Georges continua de regarder le gouverneur, mais cette fois sans sourire.

– Écoutez-moi, reprit le gouverneur: vous vouliez vous perdre, j'ai voulu vous sauver. J'ai été trouver l'oncle de Sara, je l'ai pris à part et je lui ai dit: «Vous avez mal apprécié M. Georges Munier, vous l'avez repoussé insolemment, vous l'avez forcé de rompre ouvertement avec nous, et vous avez eu tort, car M. Georges Munier était un homme distingué, au cœur élevé, à l'âme grande; il y avait quelque chose à faire de cette organisation-là, et la preuve, c'est que M. Georges Munier tient à cette heure notre vie à tous entre ses mains; c'est qu'il est le chef d'une vaste conspiration; c'est que, demain, à dix heures du soir c'était hier que je lui parlais ainsi, M. Georges Munier marchera sur Port-Louis à la tête de dix mille nègres. C'est que, comme nous n'avons que dix-huit cents hommes de troupes, à moins que le hasard ne m'envoie une de ces idées préservatrices comme il en arrive parfois aux hommes de génie, nous sommes tous perdus; c'est qu'après-demain, enfin, M. Georges Munier, que vous méprisez à cette heure comme descendant d'une foule d'esclaves, sera notre maître peut-être, et peut-être ne voudra pas de vous pour esclave à son tour. Eh bien, vous pouvez empêcher tout cela, Monsieur, lui ai-je dit, vous pouvez sauver la colonie; revenez sur le passé, accordez à M. Georges la main de votre nièce, que vous lui avez refusée, et, s'il accepte, s'il veut bien accepter, car, les rôles étant changés, les prétentions peuvent être changées aussi, eh bien, vous aurez sauvé non seulement votre vie, votre liberté, votre fortune, mais encore la liberté, la vie et la fortune de tous.»
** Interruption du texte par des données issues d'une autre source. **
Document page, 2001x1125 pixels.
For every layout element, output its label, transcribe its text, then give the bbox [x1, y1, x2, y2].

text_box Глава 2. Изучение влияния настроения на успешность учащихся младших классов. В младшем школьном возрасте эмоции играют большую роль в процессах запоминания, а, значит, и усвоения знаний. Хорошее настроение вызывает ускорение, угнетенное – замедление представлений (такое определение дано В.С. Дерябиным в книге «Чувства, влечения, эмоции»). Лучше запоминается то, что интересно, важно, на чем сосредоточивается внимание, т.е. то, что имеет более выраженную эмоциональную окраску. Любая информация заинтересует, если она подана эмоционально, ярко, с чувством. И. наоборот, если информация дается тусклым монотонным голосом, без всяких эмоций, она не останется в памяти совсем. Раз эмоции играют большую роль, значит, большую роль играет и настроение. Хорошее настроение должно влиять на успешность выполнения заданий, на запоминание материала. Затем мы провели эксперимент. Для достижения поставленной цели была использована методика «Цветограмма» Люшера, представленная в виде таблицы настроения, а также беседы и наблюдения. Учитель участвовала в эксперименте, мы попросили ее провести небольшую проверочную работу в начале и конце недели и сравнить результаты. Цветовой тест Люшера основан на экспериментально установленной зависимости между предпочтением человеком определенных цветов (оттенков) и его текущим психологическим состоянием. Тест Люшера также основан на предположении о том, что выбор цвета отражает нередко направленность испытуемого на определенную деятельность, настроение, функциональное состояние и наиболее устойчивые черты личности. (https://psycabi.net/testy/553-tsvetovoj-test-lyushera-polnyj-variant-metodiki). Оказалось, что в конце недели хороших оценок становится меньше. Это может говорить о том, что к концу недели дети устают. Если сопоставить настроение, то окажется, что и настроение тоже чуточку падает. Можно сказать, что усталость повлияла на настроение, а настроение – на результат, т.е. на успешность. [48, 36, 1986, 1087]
Voilà ce que je lui ai dit; et alors, sur mes prières, sur mes instances, sur mes ordres, il a consenti. Mais ce que j'avais prévu est arrivé; vous étiez engagé trop avant, vous n'avez pas pu reculer.

Georges avait suivi le discours du gouverneur avec un étonnement progressif, et cependant avec un calme parfait.

– Ainsi, lui dit-il quand il eut fini, vous savez tout, milord?

– Mais vous le voyez, ce me semble, et je ne crois pas avoir rien oublié.

– Non, reprit Georges en souriant, non, vos espions sont bien instruits; et je vous fais mon compliment sur la façon dont votre police est faite.

– Eh bien, maintenant, dit le gouverneur, maintenant que vous connaissez le motif qui m'a fait agir, il en est temps encore: acceptez la main de Sara, réconciliez-vous avec sa famille, renoncez à vos projets insensés, et je ne sais rien, j'ignore tout, j'ai tout oublié.

– Impossible! dit Georges.

– Songez avec quelle espèce de gens vous êtes engagé.

– Vous oubliez, milord, que ces hommes, dont vous parlez avec tant de mépris, sont mes frères, à moi; que, méprisé par les blancs comme leur inférieur, ils m'ont reconnu, eux, pour leur chef; vous oubliez que, au moment où ces hommes m'ont fait l'abandon de leur vie, je leur ai, moi, voué la mienne.

– Ainsi, vous refusez?

– Je refuse.

– Malgré mes prières?

– Excusez-moi, milord, mais je ne puis les écouter.

– Malgré votre amour pour Sara, et malgré l'amour de Sara pour vous?

– Malgré toutes choses.

– Réfléchissez encore.

– C'est inutile, mes réflexions sont faites.

– C'est bien… Maintenant, Monsieur, dit lord Murrey, une dernière question.

– Dites.

– Si j'étais à votre place et que vous fussiez à la mienne, que feriez-vous?

– Comment cela?

– Oui; si j'étais Georges Munier, chef d'une révolte, et vous lord Williams Murrey, gouverneur de l'île de France; si vous me teniez dans vos mains comme je vous tiens dans les miennes, dites, je vous le demande une seconde fois, que feriez-vous?

– Ce que je ferais, milord? Je laisserais sortir d'ici celui qui y est venu sur votre parole, croyant être appelé à un rendez-vous et non être attiré dans un guet-apens; puis, le soir, si j'avais foi dans la justice de ma cause, j'en appellerais à Dieu, afin que Dieu décidât entre nous.